DRAMeXchange estimates that the total first-quarter shipments of Client-SSDs will fall by 4~6% compared with the prior quarter. On the other hand, the decline of notebook shipments is much steeper than OEM SSD shipments. The result is that a larger percentage of notebooks that are shipped in the first quarter will be carrying SSDs. Hence, the SSD adoption rate in the worldwide notebook market will not fall but rise to 30~31%.

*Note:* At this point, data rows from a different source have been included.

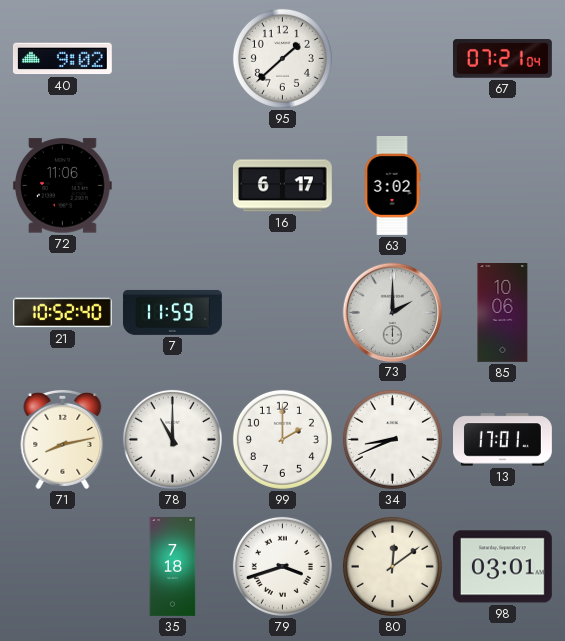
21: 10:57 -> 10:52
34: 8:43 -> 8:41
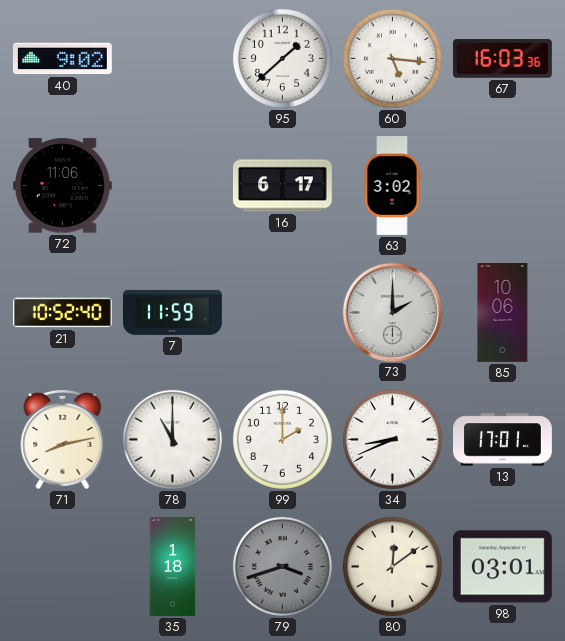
60: none -> 5:16
67: 07:21 -> 16:03
35: 7:18 -> 1:18
79 dial: white -> grey
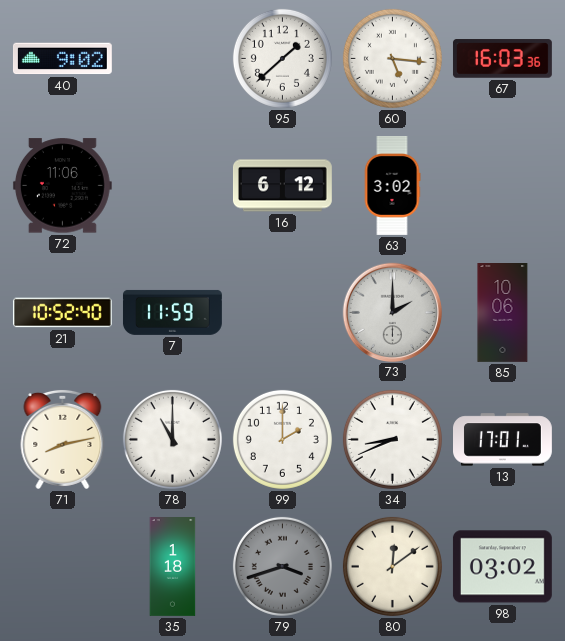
16: 6:17 -> 6:12
98: 03:01 -> 03:02
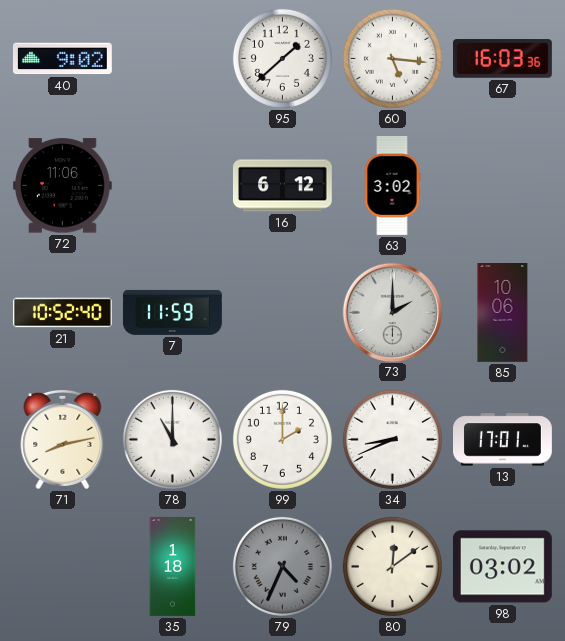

SSD shipments rose in the fourth quarter of 2015 as Chinese manufacturers attempt to expand their market shares

DRAMeXchange Senior Manager Alan Chen said that in the fourth quarter of last year, the severity of global economic slowdown disrupted the seasonal pattern of notebook sales. Consequently total ODM notebook shipments fell by 1% to 42.6 million units. Though NAND Flash memory suppliers took a more conservative approach to their sales during the same period, most Chinese SSD makers expanded their product shipments to capture market share. The tussle between the two forces resulted in 4~5% quarterly growth in SSD shipments in the worldwide retail market. The SSD adoption rate in the notebook market in the fourth quarter was about 25~26%. Taking retail SSD sales into account, the total Client-SSD shipments for the fourth quarter of 2015 reached 22.6 million units.